WRITTEN REQUEST:
Arrange the lines of the material from the line with "Rendered at 1241 by 1754 pixels." up to and including the line with "picture [135, 200, 1155, 949]" as a Markdown table with the columns Row and Line, numbering each row and leaving out blank lines.

/---

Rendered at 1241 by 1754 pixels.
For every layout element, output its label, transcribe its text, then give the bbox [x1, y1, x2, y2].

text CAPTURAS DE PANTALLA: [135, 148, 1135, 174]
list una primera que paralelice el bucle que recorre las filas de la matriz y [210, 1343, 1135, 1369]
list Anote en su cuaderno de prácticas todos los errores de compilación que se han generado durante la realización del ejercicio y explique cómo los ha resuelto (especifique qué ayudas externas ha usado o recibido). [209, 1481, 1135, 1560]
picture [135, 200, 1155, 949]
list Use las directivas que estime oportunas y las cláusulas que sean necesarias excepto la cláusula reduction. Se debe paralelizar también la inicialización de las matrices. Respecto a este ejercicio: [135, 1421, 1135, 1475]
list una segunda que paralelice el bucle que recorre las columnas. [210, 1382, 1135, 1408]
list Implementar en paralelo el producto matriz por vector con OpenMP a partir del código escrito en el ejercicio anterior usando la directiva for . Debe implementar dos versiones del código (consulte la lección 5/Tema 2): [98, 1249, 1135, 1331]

\---
/---

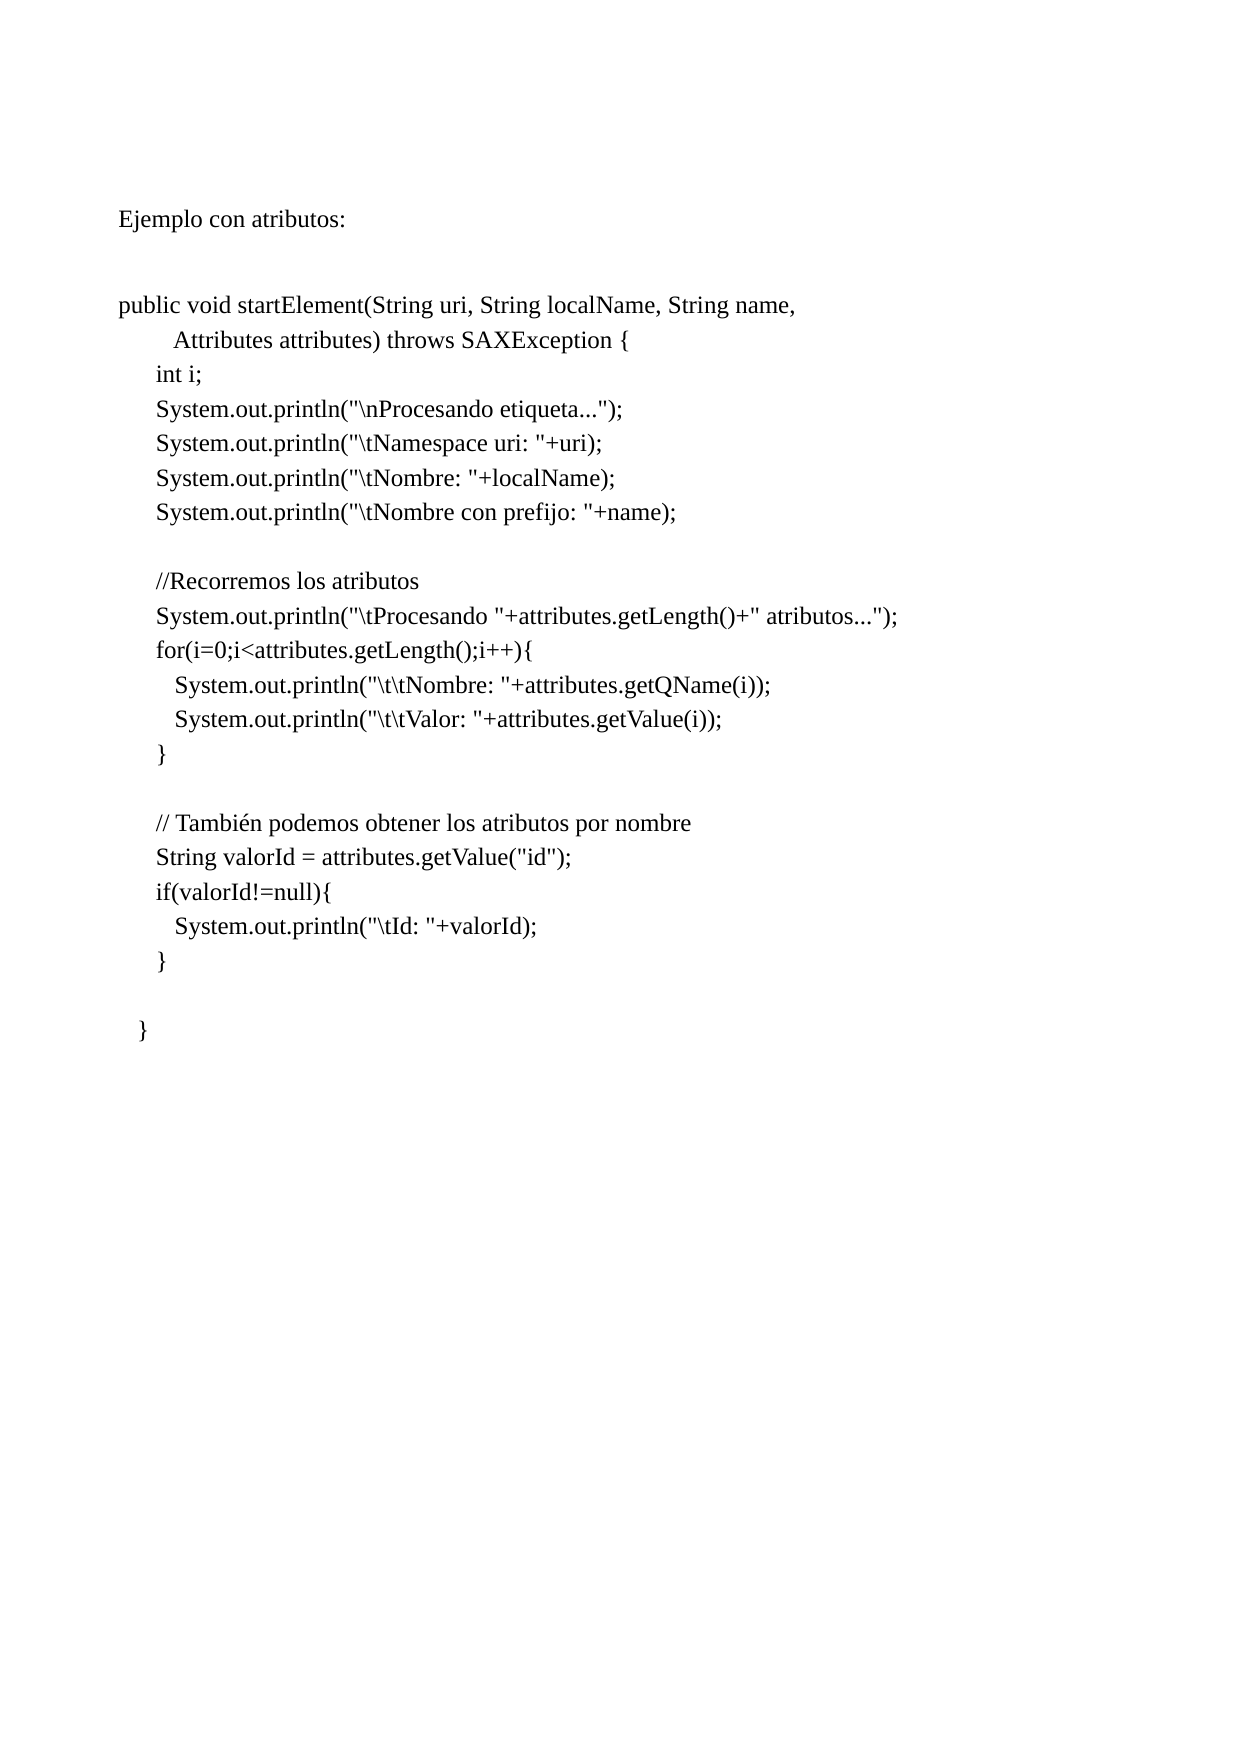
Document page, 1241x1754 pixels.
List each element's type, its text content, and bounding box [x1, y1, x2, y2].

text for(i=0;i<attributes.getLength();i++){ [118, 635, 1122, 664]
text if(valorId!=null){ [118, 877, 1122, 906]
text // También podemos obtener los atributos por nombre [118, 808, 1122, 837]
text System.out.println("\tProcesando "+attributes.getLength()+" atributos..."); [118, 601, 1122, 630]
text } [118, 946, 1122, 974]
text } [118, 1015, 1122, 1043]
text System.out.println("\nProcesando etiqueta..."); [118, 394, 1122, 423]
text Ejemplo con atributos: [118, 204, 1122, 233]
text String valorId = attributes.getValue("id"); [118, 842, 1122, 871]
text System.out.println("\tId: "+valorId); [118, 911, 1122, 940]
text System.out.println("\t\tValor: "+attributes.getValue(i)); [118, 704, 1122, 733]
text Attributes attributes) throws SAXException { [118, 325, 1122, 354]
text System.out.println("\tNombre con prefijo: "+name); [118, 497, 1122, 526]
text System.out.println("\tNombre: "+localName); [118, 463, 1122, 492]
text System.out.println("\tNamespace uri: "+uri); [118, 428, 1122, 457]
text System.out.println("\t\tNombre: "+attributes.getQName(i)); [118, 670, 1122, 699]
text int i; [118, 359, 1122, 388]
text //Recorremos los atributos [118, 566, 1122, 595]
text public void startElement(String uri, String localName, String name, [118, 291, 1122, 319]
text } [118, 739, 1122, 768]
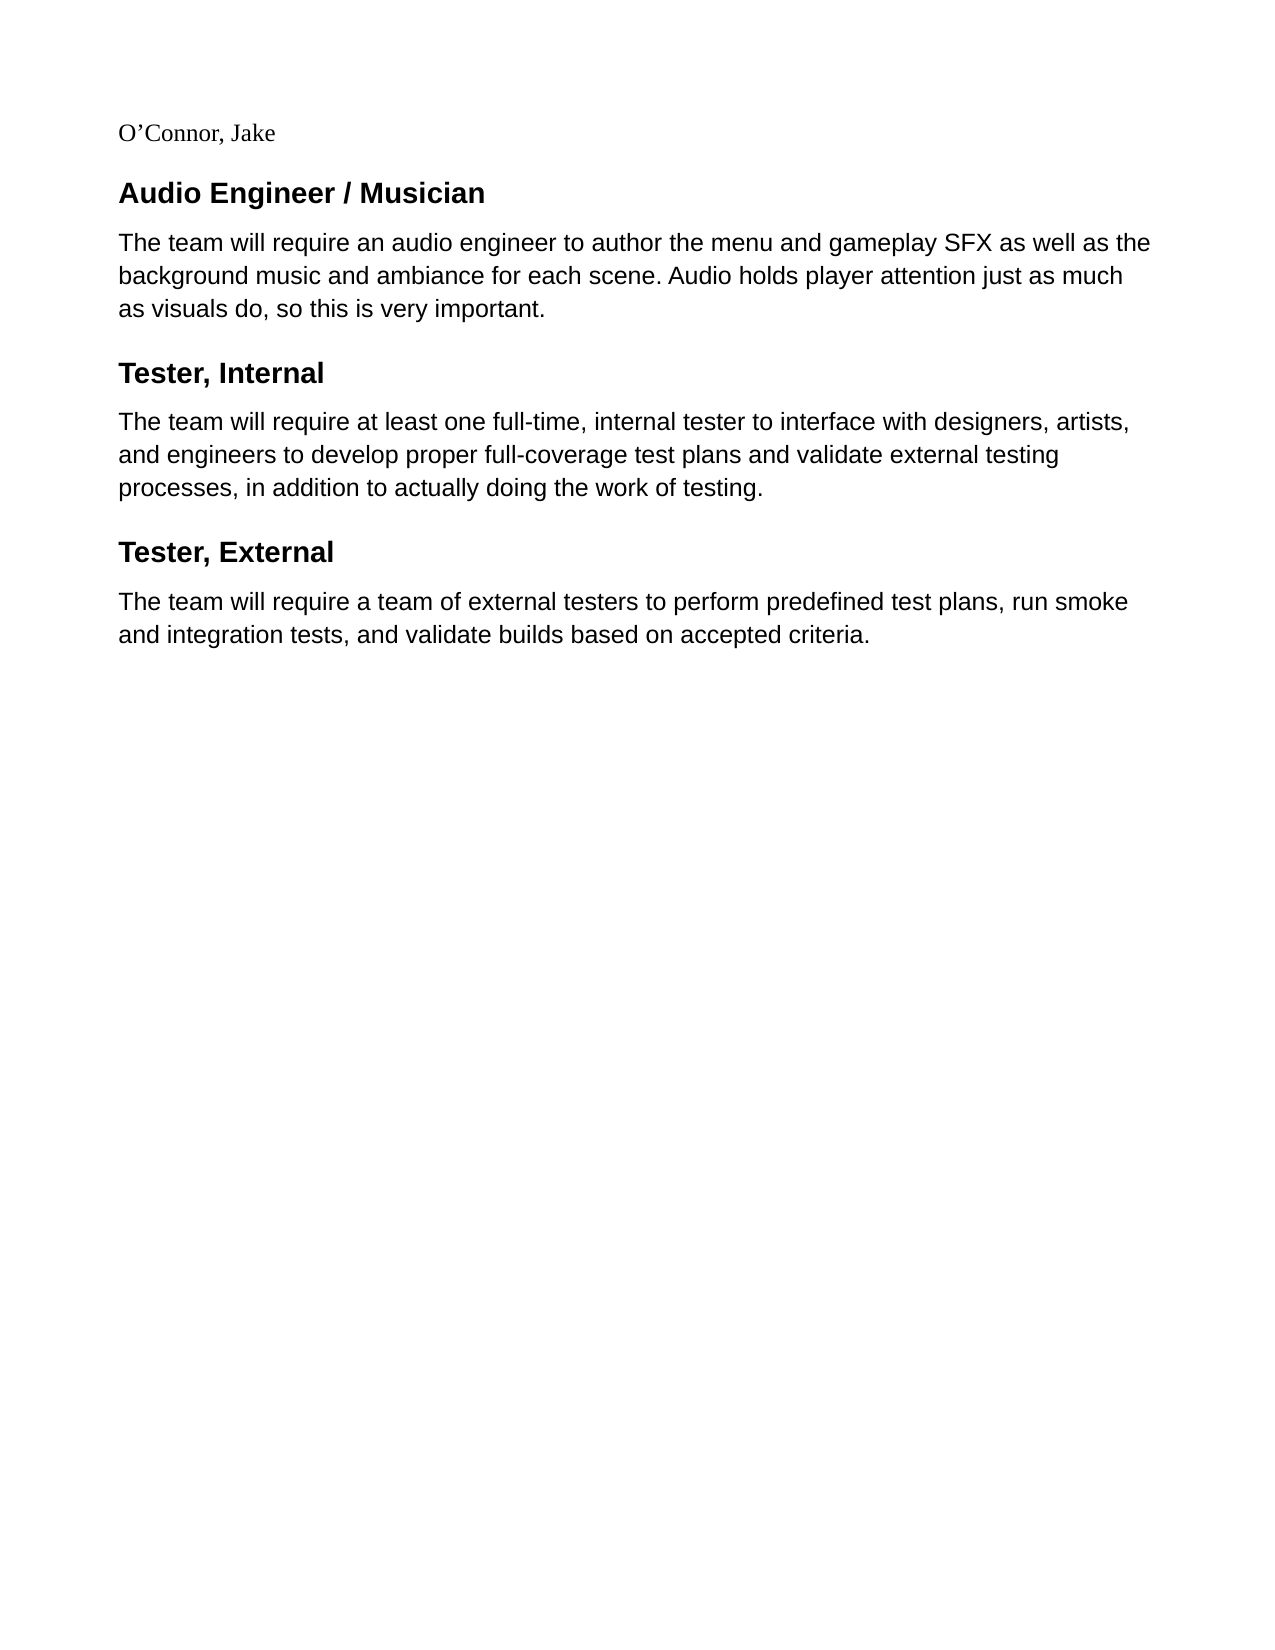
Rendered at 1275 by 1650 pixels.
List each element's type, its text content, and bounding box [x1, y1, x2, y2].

\---

CORRECT ANSWER:
| Row | Line |
|---|---|
| 1 | Rendered at 1241 by 1754 pixels. |
| 2 | For every layout element, output its label, transcribe its text, then give the bbox [x1, y1, x2, y2]. |
| 3 | text CAPTURAS DE PANTALLA: [135, 148, 1135, 174] |
| 4 | list una primera que paralelice el bucle que recorre las filas de la matriz y [210, 1343, 1135, 1369] |
| 5 | list Anote en su cuaderno de prácticas todos los errores de compilación que se han generado durante la realización del ejercicio y explique cómo los ha resuelto (especifique qué ayudas externas ha usado o recibido). [209, 1481, 1135, 1560] |
| 6 | picture [135, 200, 1155, 949] |